TASK DETAILS
Please change every "Bronze Award" in the data below to "Third-Place Award" and give the text again with nothing else altered, leaving out the pictures.

EXTRACTED RECORDS

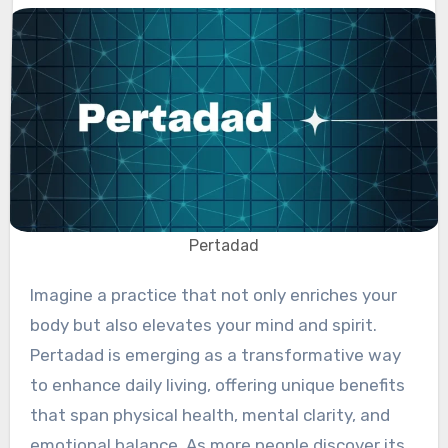
Pertadad
Imagine a practice that not only enriches your
body but also elevates your mind and spirit.
Pertadad is emerging as a transformative way
to enhance daily living, offering unique benefits
that span physical health, mental clarity, and
emotional balance. As more people discover its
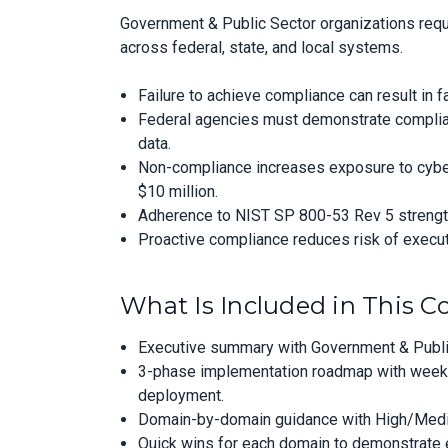
Government & Public Sector organizations requ
across federal, state, and local systems.
Failure to achieve compliance can result in 
Federal agencies must demonstrate complianc
data.
Non-compliance increases exposure to cybera
$10 million.
Adherence to NIST SP 800-53 Rev 5 strengthe
Proactive compliance reduces risk of executi
What Is Included in This 
Executive summary with Government & Public
3-phase implementation roadmap with week-
deployment.
Domain-by-domain guidance with High/Medium
Quick wins for each domain to demonstrate ea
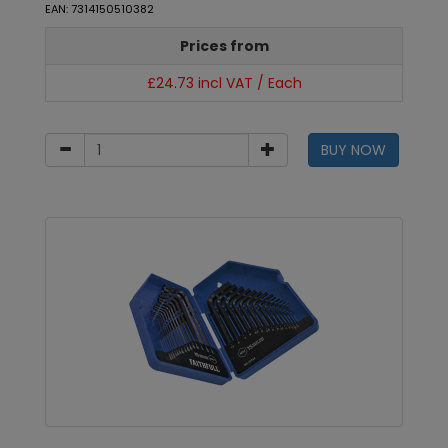
EAN: 7314150510382
Prices from
£24.73 incl VAT / Each
BUY NOW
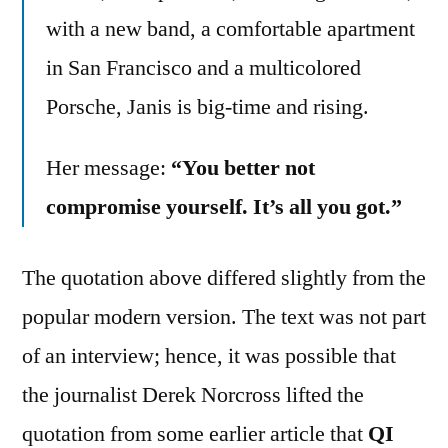
with a new band, a comfortable apartment
in San Francisco and a multicolored
Porsche, Janis is big-time and rising.
Her message:
“You better not
compromise yourself. It’s all you got.”
The quotation above differed slightly from the
popular modern version. The text was not part
of an interview; hence, it was possible that
the journalist Derek Norcross lifted the
quotation from some earlier article that
QI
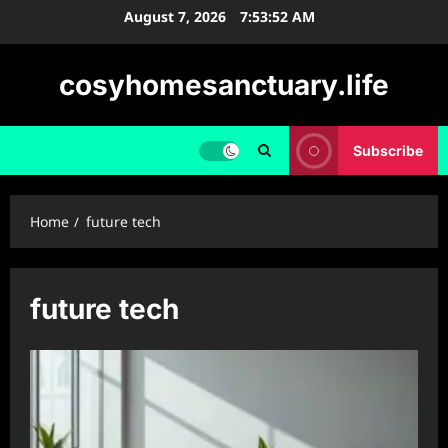
Skip
August 7, 2026
7:53:53 AM
to
content
cosyhomesanctuary.life
Subscribe
Home
future tech
future tech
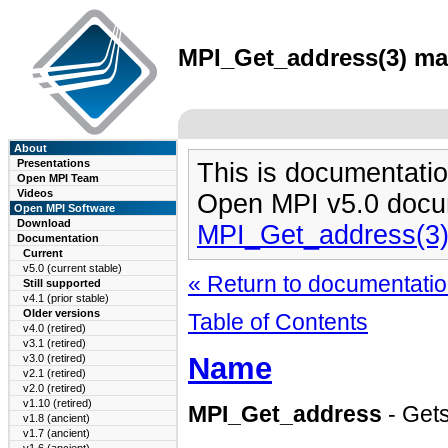
MPI_Get_address(3) man
About
Presentations
This is documentatio
Open MPI Team
Videos
Open MPI v5.0 docu
Open MPI Software
Download
MPI_Get_address(3
Documentation
Current
v5.0 (current stable)
« Return to documentation
Still supported
v4.1 (prior stable)
Older versions
Table of Contents
v4.0 (retired)
v3.1 (retired)
Name
v3.0 (retired)
v2.1 (retired)
v2.0 (retired)
v1.10 (retired)
MPI_Get_address
- Gets
v1.8 (ancient)
v1.7 (ancient)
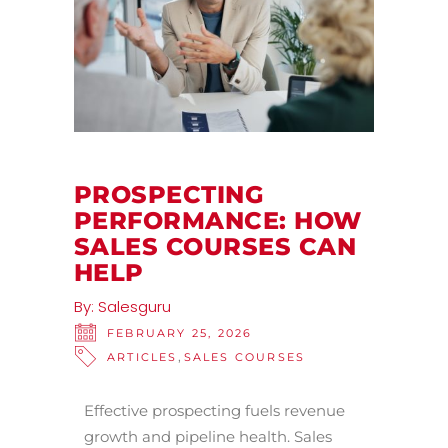
PROSPECTING
PERFORMANCE: HOW
SALES COURSES CAN
HELP
By:
Salesguru
FEBRUARY 25, 2026
,
ARTICLES
SALES COURSES
Effective prospecting fuels revenue
growth and pipeline health. Sales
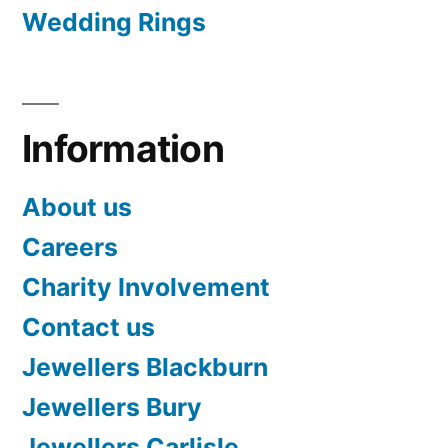
Wedding Rings
Information
About us
Careers
Charity Involvement
Contact us
Jewellers Blackburn
Jewellers Bury
Jewellers Carlisle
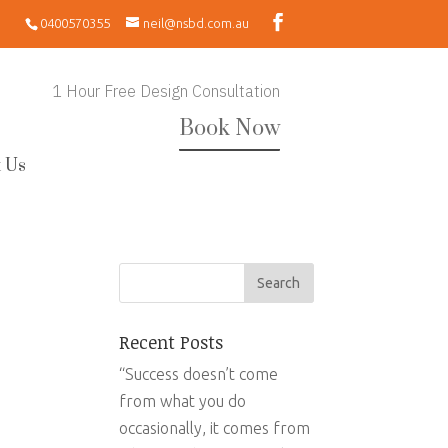
0400570355
neil@nsbd.com.au
1 Hour Free Design Consultation
Book Now
 Us
Recent Posts
“Success doesn’t come
from what you do
occasionally, it comes from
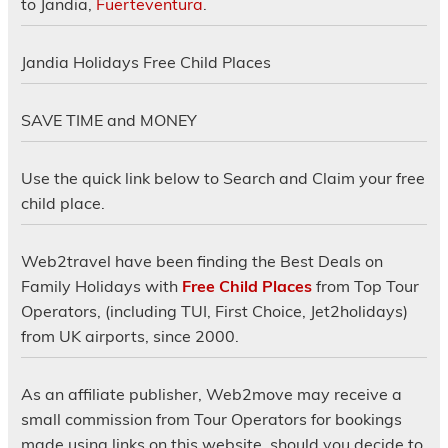
to Jandia,
Fuerteventura
.
Jandia Holidays Free Child Places
SAVE TIME and MONEY
Use the quick link below to Search and Claim your free
child place.
Web2travel have been finding the Best Deals on
Family Holidays with
Free Child Places
from Top Tour
Operators, (including TUI, First Choice, Jet2holidays)
from UK airports, since 2000.
As an affiliate publisher, Web2move may receive a
small commission from Tour Operators for bookings
made using links on this website, should you decide to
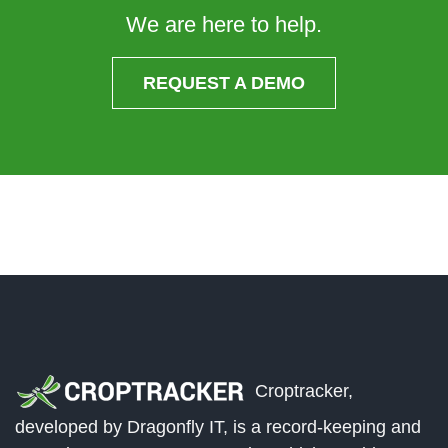
We are here to help.
REQUEST A DEMO
Croptracker,
developed by Dragonfly IT, is a record-keeping and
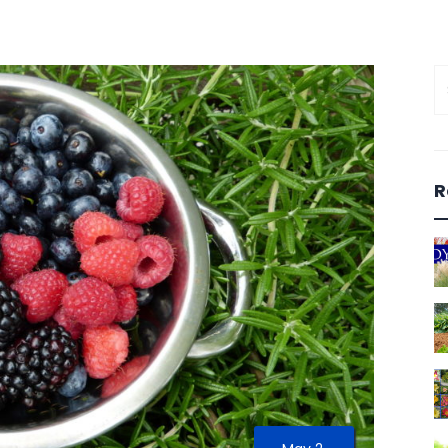
S
fo
R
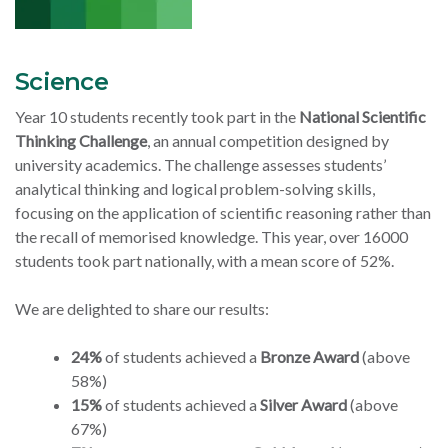
Science
Year 10 students recently took part in the
National Scientific
Thinking Challenge
, an annual competition designed by
university academics. The challenge assesses students’
analytical thinking and logical problem-solving skills,
focusing on the application of scientific reasoning rather than
the recall of memorised knowledge. This year, over 16000
students took part nationally, with a mean score of 52%.
We are delighted to share our results:
24%
of students achieved a
Bronze Award
(above
58%)
15%
of students achieved a
Silver Award
(above
67%)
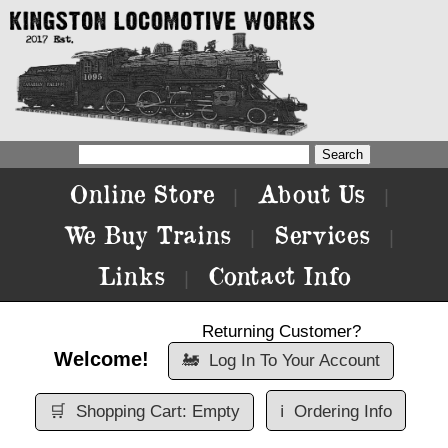
Online Store
About Us
|
|
We Buy Trains
Services
|
|
Links
Contact Info
|
Returning Customer?
Welcome!
🚂
Log In To Your Account
🛒
Shopping Cart: Empty
ℹ️
Ordering Info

YOUR SOLUTION
Pertadad
Imagine a practice that not only enriches your
body but also elevates your mind and spirit.
Pertadad is emerging as a transformative way
to enhance daily living, offering unique benefits
that span physical health, mental clarity, and
emotional balance. As more people discover its
Government & Public Sector organizations requ
across federal, state, and local systems.
Failure to achieve compliance can result in 
Federal agencies must demonstrate complianc
data.
Non-compliance increases exposure to cybera
$10 million.
Adherence to NIST SP 800-53 Rev 5 strengthe
Proactive compliance reduces risk of executi
What Is Included in This 
Executive summary with Government & Public
3-phase implementation roadmap with week-
deployment.
Domain-by-domain guidance with High/Medium
Quick wins for each domain to demonstrate ea
EAN: 7314150510382
Prices from
£24.73 incl VAT / Each
BUY NOW
with a new band, a comfortable apartment
in San Francisco and a multicolored
Porsche, Janis is big-time and rising.
Her message:
“You better not
compromise yourself. It’s all you got.”
The quotation above differed slightly from the
popular modern version. The text was not part
of an interview; hence, it was possible that
the journalist Derek Norcross lifted the
quotation from some earlier article that
QI
Skip
August 7, 2026
7:53:53 AM
to
content
cosyhomesanctuary.life
Subscribe
Home
future tech
future tech
MPI_Get_address(3) man
About
Presentations
This is documentatio
Open MPI Team
Videos
Open MPI v5.0 docu
Open MPI Software
Download
MPI_Get_address(3
Documentation
Current
v5.0 (current stable)
« Return to documentation
Still supported
v4.1 (prior stable)
Older versions
Table of Contents
v4.0 (retired)
v3.1 (retired)
Name
v3.0 (retired)
v2.1 (retired)
v2.0 (retired)
v1.10 (retired)
MPI_Get_address
- Gets
v1.8 (ancient)
v1.7 (ancient)
PROSPECTING
PERFORMANCE: HOW
SALES COURSES CAN
HELP
By:
Salesguru
FEBRUARY 25, 2026
,
ARTICLES
SALES COURSES
Effective prospecting fuels revenue
growth and pipeline health. Sales
Wedding Rings
Information
About us
Careers
Charity Involvement
Contact us
Jewellers Blackburn
Jewellers Bury
Jewellers Carlisle
0400570355
neil@nsbd.com.au
1 Hour Free Design Consultation
Book Now
 Us
Recent Posts
“Success doesn’t come
from what you do
occasionally, it comes from
to Jandia,
Fuerteventura
.
Jandia Holidays Free Child Places
SAVE TIME and MONEY
Use the quick link below to Search and Claim your free
child place.
Web2travel have been finding the Best Deals on
Family Holidays with
Free Child Places
from Top Tour
Operators, (including TUI, First Choice, Jet2holidays)
from UK airports, since 2000.
As an affiliate publisher, Web2move may receive a
small commission from Tour Operators for bookings
made using links on this website, should you decide to
We are here to help.
REQUEST A DEMO
Croptracker,
developed by Dragonfly IT, is a record-keeping and
S
fo
R
Science
Year 10 students recently took part in the
National Scientific
Thinking Challenge
, an annual competition designed by
university academics. The challenge assesses students’
analytical thinking and logical problem-solving skills,
focusing on the application of scientific reasoning rather than
the recall of memorised knowledge. This year, over 16000
students took part nationally, with a mean score of 52%.
We are delighted to share our results:
24%
of students achieved a
Third-Place Award
(above
58%)
15%
of students achieved a
Silver Award
(above
67%)
Online Store
About Us
|
|
We Buy Trains
Services
|
|
Links
Contact Info
|
Returning Customer?
Welcome!
🚂
Log In To Your Account
🛒
Shopping Cart: Empty
ℹ️
Ordering Info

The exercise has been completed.